According to Alkalay, the detainees wanted to be tested for Covid-19, but the sheriff suddenly decided to test them right away, telling them to pack up without telling them why. 

“They were suspicious,” Alkalay said. “They thought they were going to be put in the hole, because that happened before. They were asking ‘Why can’t we get tested here, what’s going on?’”

Hodgson said that some inmates refused to get tested because they thought the medical center was unsanitary or because they said they did not have the virus.

“These are the same people who have been calling their attorneys, advocate groups, saying that they need to be released because they’re going to get contaminated and it’s dangerous in here,” he said.

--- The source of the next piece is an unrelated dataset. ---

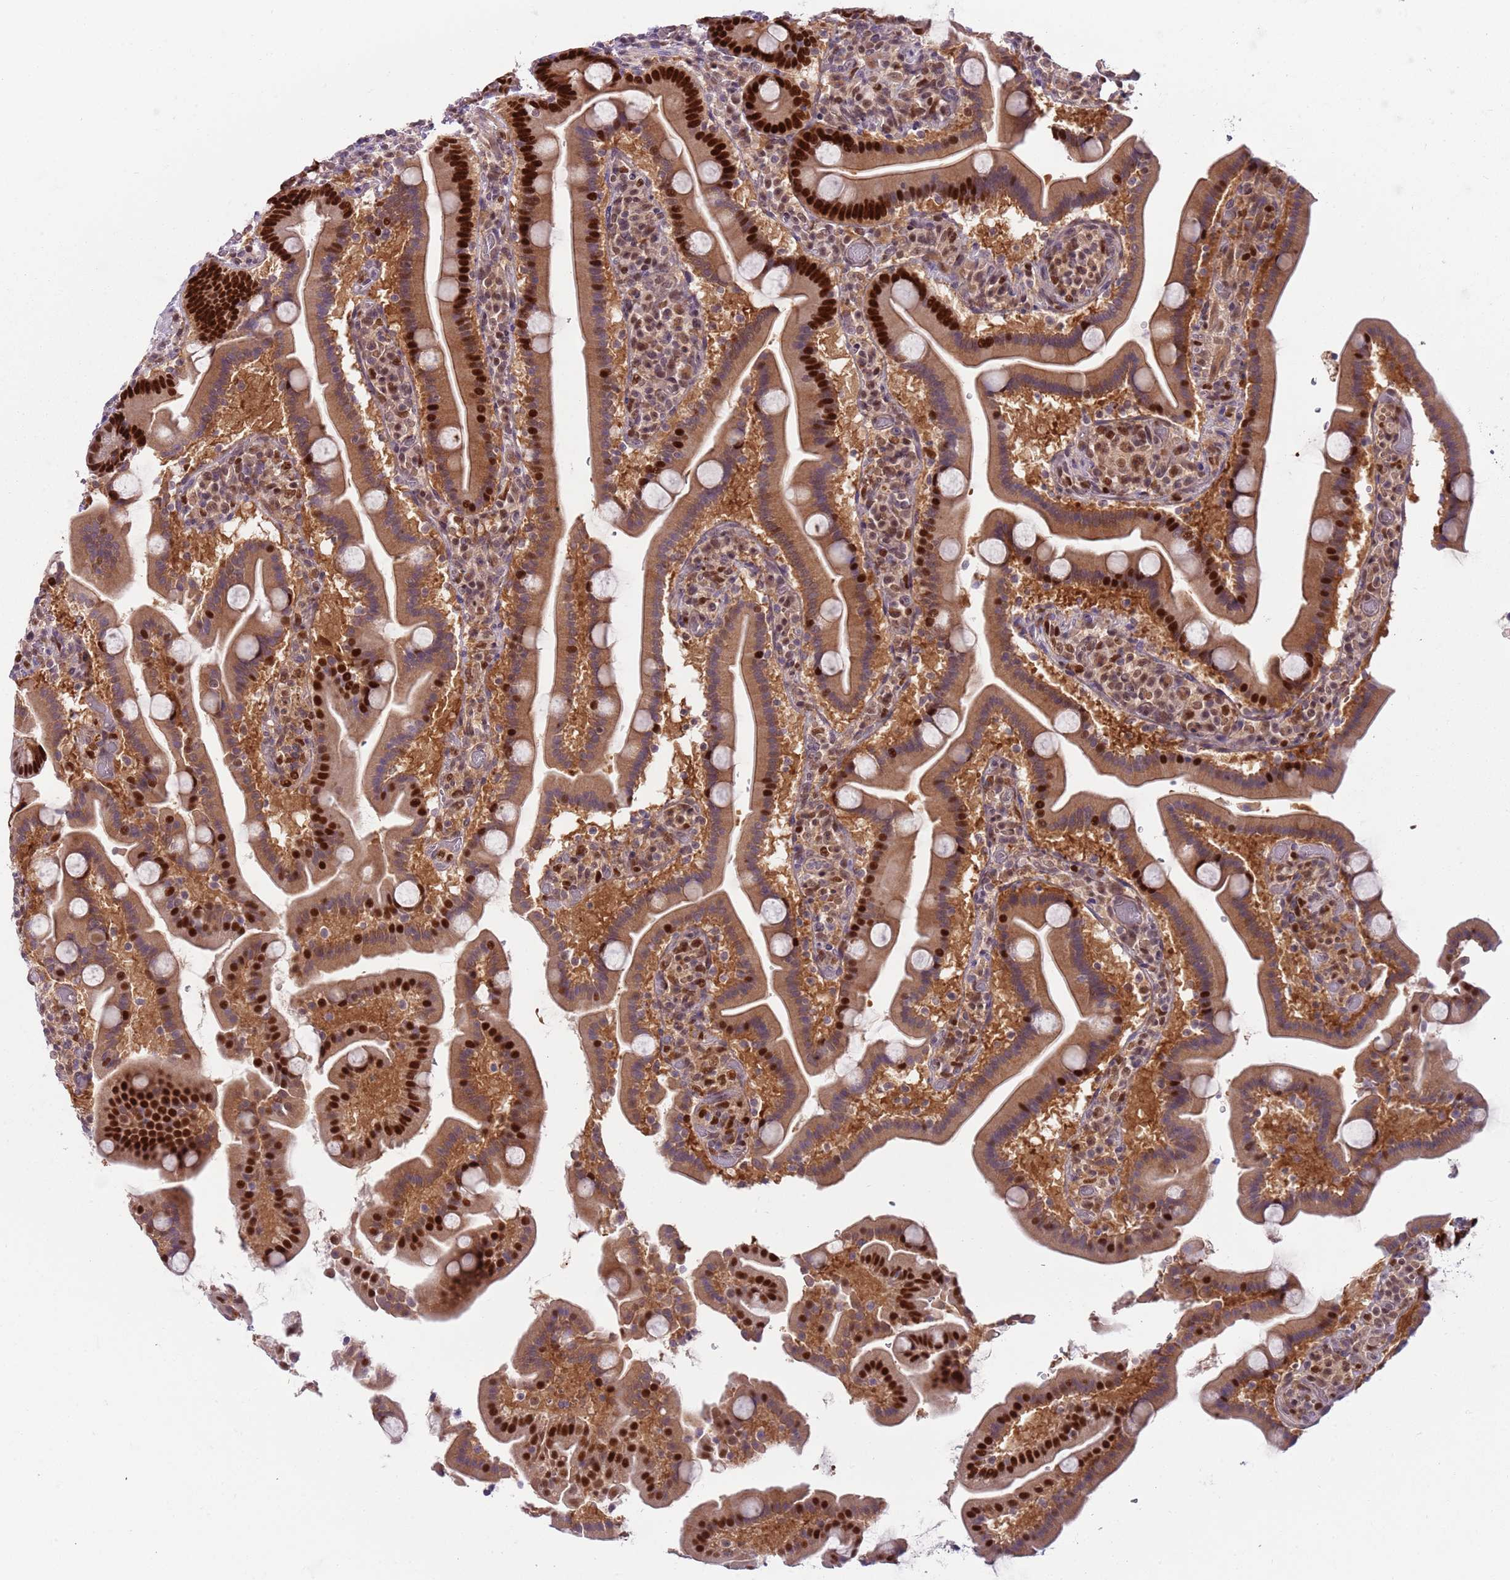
{"staining": {"intensity": "strong", "quantity": ">75%", "location": "cytoplasmic/membranous,nuclear"}, "tissue": "duodenum", "cell_type": "Glandular cells", "image_type": "normal", "snomed": [{"axis": "morphology", "description": "Normal tissue, NOS"}, {"axis": "topography", "description": "Duodenum"}], "caption": "Immunohistochemistry (DAB (3,3'-diaminobenzidine)) staining of unremarkable duodenum displays strong cytoplasmic/membranous,nuclear protein positivity in approximately >75% of glandular cells. (DAB = brown stain, brightfield microscopy at high magnification).", "gene": "RMND5B", "patient": {"sex": "male", "age": 55}}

The attorney said that he was on the phone with a client when the incident happened, and the line remained open.

“I heard everything that happened in there until the phones went dark about an hour later,” he said, stating that people were crying and choking from pepper spray and that he heard his client “screaming in pain.”

A detainee at the facility also told his sister in a “desperate” phone call during the disturbance that officers were attacking inmates, destroying the facility and saying they would kill them, his sister told Dartmouth Week.

That night, she said, she was so worried that she drove for over an hour to come to Dartmouth and try to help.

“What would you do, if you were listening to your family member yell for help [on the phone]?” she asked. “Of course I drove down.”

She spoke anonymously out of fear that her brother will be punished if she speaks out, adding that she has not been able to speak with her brother since the incident.

As for how he is doing now, she said with emotion, “We don’t know. There is no communication.”

She added, “I just pray to God that he’s all right.”

Sheriff’s Office spokesperson Jonathan Darling said the Sheriff’s Department is currently investigating the incident and should have their findings in about a week. 

He noted that ICE will be conducting its own investigation into the incident, and that there will be no official charges or punishments until the investigations are concluded.

Darling also said that all 26 of the detainees involved are currently being held in individual cells at the jail’s main building until the damage to the ICE facility is repaired, which could take at least a month.

Seven of the 10 detainees who initially refused the tests have since been tested, Darling stated, adding that if the remaining three continue to refuse testing “they’ll be treated as positive for cautionary purposes” and would stay in isolated cells for 14 days.